According to the Varieties of Democracy (V-Dem) Report 2026, although elections are being conducted in India, the country continues to be categorized as an electoral autocracy. India has been placed in the lower ranks among nations worldwide in this regard. The report particularly states that freedom of expression, media independence, civil society freedom and democratic rights are steadily declining in India. It also notes that institutions supporting accountable governance, pluralism and democratic norms are gradually becoming ineffective, placing India among the countries ‘rapidly moving toward authoritarianism’.The report further points out that these developments are raising concern at the international level.
Another report, Schools at Risk: Free to Think 2024, noted that academic freedom in India is ‘highly restricted’. It stated that increasing political interference and pressure on educational institutions are weakening university autonomy.
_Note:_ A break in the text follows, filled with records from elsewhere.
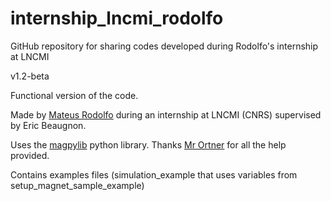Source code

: # internship_lncmi_rodolfo
GitHub repository for sharing codes developed during Rodolfo's internship at LNCMI

v1.2-beta

Functional version of the code.

Made by [Mateus Rodolfo](https://www.linkedin.com/in/mateusgrodolfo/) during an internship at LNCMI (CNRS) supervised by Eric Beaugnon.

Uses the [magpylib](https://www.sciencedirect.com/science/article/pii/S2352711020300170) python library. Thanks [Mr Ortner](https://www.linkedin.com/in/michael-ortner-b6b724143/) for all  the help provided.

Contains examples files (simulation_example that uses variables from setup_magnet_sample_example)
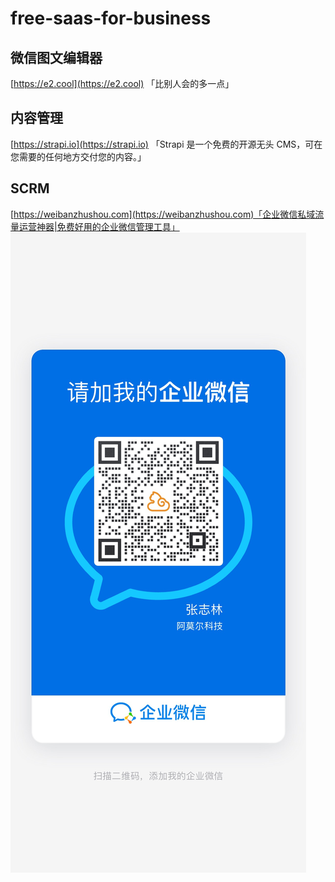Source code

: # free-saas-for-business


## 微信图文编辑器
[https://e2.cool](https://e2.cool) 「比别人会的多一点」

## 内容管理
[https://strapi.io](https://strapi.io) 「Strapi 是一个免费的开源无头 CMS，可在您需要的任何地方交付您的内容。」

## SCRM
[https://weibanzhushou.com](https://weibanzhushou.com)「企业微信私域流量运营神器|免费好用的企业微信管理工具」
![amor](./file/image/amor.jpg)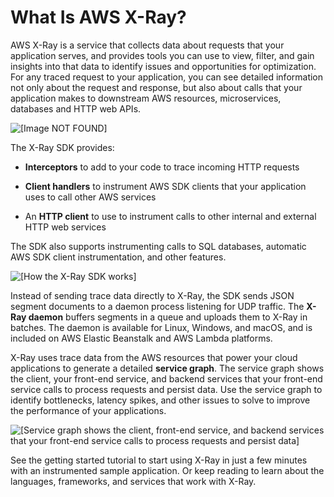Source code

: # What Is AWS X\-Ray?<a name="aws-xray"></a>

AWS X\-Ray is a service that collects data about requests that your application serves, and provides tools you can use to view, filter, and gain insights into that data to identify issues and opportunities for optimization\. For any traced request to your application, you can see detailed information not only about the request and response, but also about calls that your application makes to downstream AWS resources, microservices, databases and HTTP web APIs\.

![\[Image NOT FOUND\]](http://docs.aws.amazon.com/xray/latest/devguide/images/scorekeep-PUTrules-timeline.png)

The X\-Ray SDK provides: 

+ **Interceptors** to add to your code to trace incoming HTTP requests

+ **Client handlers** to instrument AWS SDK clients that your application uses to call other AWS services

+ An **HTTP client** to use to instrument calls to other internal and external HTTP web services

The SDK also supports instrumenting calls to SQL databases, automatic AWS SDK client instrumentation, and other features\.

![\[How the X-Ray SDK works\]](http://docs.aws.amazon.com/xray/latest/devguide/images/architecture-dataflow.png)

Instead of sending trace data directly to X\-Ray, the SDK sends JSON segment documents to a daemon process listening for UDP traffic\. The **X\-Ray daemon** buffers segments in a queue and uploads them to X\-Ray in batches\. The daemon is available for Linux, Windows, and macOS, and is included on AWS Elastic Beanstalk and AWS Lambda platforms\.

X\-Ray uses trace data from the AWS resources that power your cloud applications to generate a detailed **service graph**\. The service graph shows the client, your front\-end service, and backend services that your front\-end service calls to process requests and persist data\. Use the service graph to identify bottlenecks, latency spikes, and other issues to solve to improve the performance of your applications\.

![\[Service graph shows the client, front-end service, and backend services that your front-end service calls to process requests and persist data\]](http://docs.aws.amazon.com/xray/latest/devguide/images/scorekeep-gettingstarted-servicemap-after-github.png)

See the getting started tutorial to start using X\-Ray in just a few minutes with an instrumented sample application\. Or keep reading to learn about the languages, frameworks, and services that work with X\-Ray\.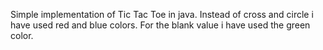 Simple implementation of Tic Tac Toe in java. Instead of cross and circle i have used red and blue colors. For the blank value i have used the green color.
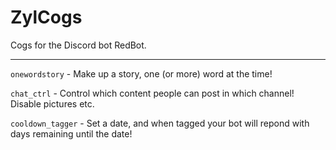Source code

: # ZylCogs
Cogs for the Discord bot RedBot.

---

`onewordstory` - Make up a story, one (or more) word at the time!

`chat_ctrl` - Control which content people can post in which channel! Disable pictures etc.

`cooldown_tagger` - Set a date, and when tagged your bot will repond with days remaining until the date!
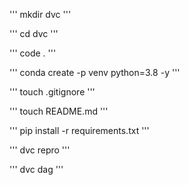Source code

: '''
mkdir dvc
'''

'''
cd dvc 
'''

''' 
code . 
'''

''' 
conda create -p venv python=3.8 -y 
'''

''' 
touch .gitignore 
'''

'''
touch README.md 
'''

'''
pip install -r requirements.txt 
'''

'''
dvc repro
'''

'''
dvc dag
'''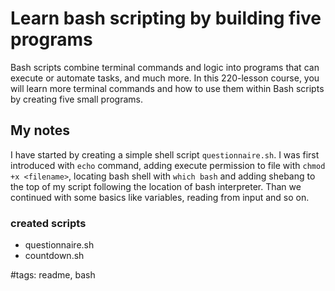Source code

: # Learn bash scripting by building five programs

Bash scripts combine terminal commands and logic into programs that can execute or automate tasks, and much more. In this 220-lesson course, you will learn more terminal commands and how to use them within Bash scripts by creating five small programs.

## My notes

I have started by creating a simple shell script `questionnaire.sh`. I was first introduced with `echo` command, adding execute permission to file with `chmod +x <filename>`, locating bash shell with `which bash` and adding shebang to the top of my script following the location of bash interpreter. Than we continued with some basics like variables, reading from input and so on.

### created scripts

- questionnaire.sh
- countdown.sh

#tags: readme, bash
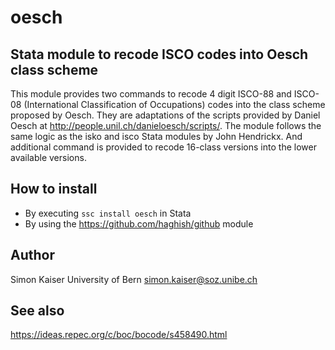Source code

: # oesch
## Stata module to recode ISCO codes into Oesch class scheme
This module provides two commands to recode 4 digit ISCO-88 and ISCO-08 (International Classification of Occupations) codes into the class scheme proposed by Oesch. They are adaptations of the scripts provided by Daniel Oesch at http://people.unil.ch/danieloesch/scripts/. The module follows the same logic as the isko and isco Stata modules by John Hendrickx. And additional command is provided to recode 16-class versions into the lower available versions.

## How to install
- By executing `ssc install oesch` in Stata
- By using the https://github.com/haghish/github module

## Author
Simon Kaiser
University of Bern
simon.kaiser@soz.unibe.ch

## See also
https://ideas.repec.org/c/boc/bocode/s458490.html
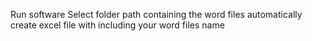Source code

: Run software 
Select folder path containing the word files
automatically create excel file with including your word files name
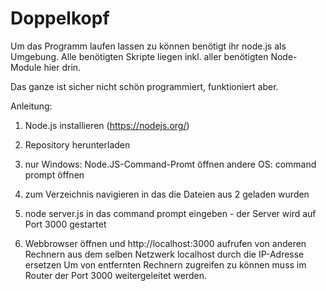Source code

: # Doppelkopf

Um das Programm laufen lassen zu können benötigt ihr node.js als Umgebung. Alle benötigten Skripte liegen inkl. aller benötigten Node-Module hier drin.

Das ganze ist sicher nicht schön programmiert, funktioniert aber.

Anleitung:

1) Node.js installieren (https://nodejs.org/)

2) Repository herunterladen

3) nur Windows: Node.JS-Command-Promt öffnen
   andere OS: command prompt öffnen
   
4) zum Verzeichnis navigieren in das die Dateien aus 2 geladen wurden

5) node server.js in das command prompt eingeben - der Server wird auf Port 3000 gestartet

6) Webbrowser öffnen und http://localhost:3000 aufrufen
von anderen Rechnern aus dem selben Netzwerk localhost durch die IP-Adresse ersetzen
Um von entfernten Rechnern zugreifen zu können muss im Router der Port 3000 weitergeleitet werden.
The report specifically highlighted the institutionalization of a Hindutva nationalist agenda within higher education. Changes in curricula, restrictions on research freedom, and shrinking space for intellectual debate were identified as troubling developments. This is not an isolated observation. It aligns with a broader pattern reflected in global reports by institutions ranging from V-Dem to Freedom House, all indicating a decline in democracy in India. Universities in India, once known as spaces for critical thinking and diverse discussions, are increasingly losing guarantees for the freedom to teach, learn and question.
However, there has been relatively little discussion about how the decline of academic freedom weakens democracy. Healthy democracy requires not only elections, voting rights and laws, but also a strong civil society, access to evidence-based information, and space for genuine public debate. Today, these spheres – particularly higher education – are increasingly under pressure. Universities that should encourage research and debate are losing autonomy due to funding cuts, tighter regulations, and growing self-censorship. Critics argue that the proposed ‘Viksit Bharat Shiksha Adhishthan Bill’ may centralize control further, prioritizing conformity over academic freedom. If such open spaces continue shrinking, society’s ability to think critically and sustain democratic pluralism will also weaken.
● A Disturbing Trend.
According to a report by The Wire, between 2014 and 2026, sixty-two higher education scholars faced disciplinary action because of their opinions or political positions. Service rules defining professors as ‘government employees’ are reportedly being used to suppress freedom of expression on campuses. In an article published in Nature in April 2024, Yamini Aiyar cited findings from the India Academic Freedom Network, mentioning blocked academic events, arrests of professors and students, and visa difficulties faced by foreign researchers. Compared to the situation of British scientist J.B.S. Haldane – who became an Indian citizen in the 1960s, openly criticized the government and continued working freely the current environment is vastly different. This highlights how space for dissent in academia has significantly narrowed.
Data from 2024–2026 suggests large-scale attacks on academic freedom targeting students, researchers and faculty. Political pressures, institutional failures and social biases increasingly render some subjects ‘unacceptable’ and some voices ‘dangerous’. These trends indicate a situation where even the pursuit of knowledge must bow to political approval. An alarming pattern is becoming increasingly visible. Critics allege that institutions are failing to take action against wrongdoing. Internal complaint committees meant to ensure oversight and justice are reportedly being weakened, becoming procedural formalities rather than genuine accountability mechanisms.
When systems meant to protect students and faculty remain silent or become ineffective, fear deepens and trust erodes. The message becomes clear: institutions appear more concerned with protecting authority than providing shelter for critical voices and free thought, even within educational spaces. These developments weaken the ability of civil society and educational institutions to hold those in power accountable, thereby undermining the foundations of knowledge essential to Indian democracy.
● The Cost of Uniform Thinking.
A nation that calls itself the ‘mother of democracy’ must ask why it increasingly values uniformity of thought over freedom of thought. Higher educational institutions have traditionally served as spaces for questioning dominant ideas and generating new perspectives. This is not a flaw in universities – it is their defining feature. Democracies gain strength through debate and the clash of diverse ideas, even when these challenge majority opinion. History also offers a warning: authoritarianism rarely appears suddenly. More often, it grows gradually from within democracy itself, strengthened by public consent. It emerges through manufactured victimhood, fear and the gradual erosion of democratic norms. Citizens and institutions slowly become participants in weakening their own freedoms. By the time people realize that they have lost the very protections of democracy, it may already be too late. The decline reflected in the Academic Freedom Index is not merely a statistic; it is a measure of the health of Indian democracy. When scholars, activists and students are silenced, when dissent is criminalized and when educational institutions come under political influence, the foundations of democratic accountability are systematically weakened. This is akin to dismantling democracy brick by brick while society watches in silence. Statistics tell one part of the story, but the larger story is found in voices that once echoed through debate now reduced to whispers, in courts increasingly influenced by power, and in the silence of those who once spoke boldly.
The central question before society is this: will institutions continue down this path, or will they reclaim their original purpose? Will we protect spaces that encourage critical thinking, question authority, and enable young people to engage meaningfully with issues of justice and governance or not?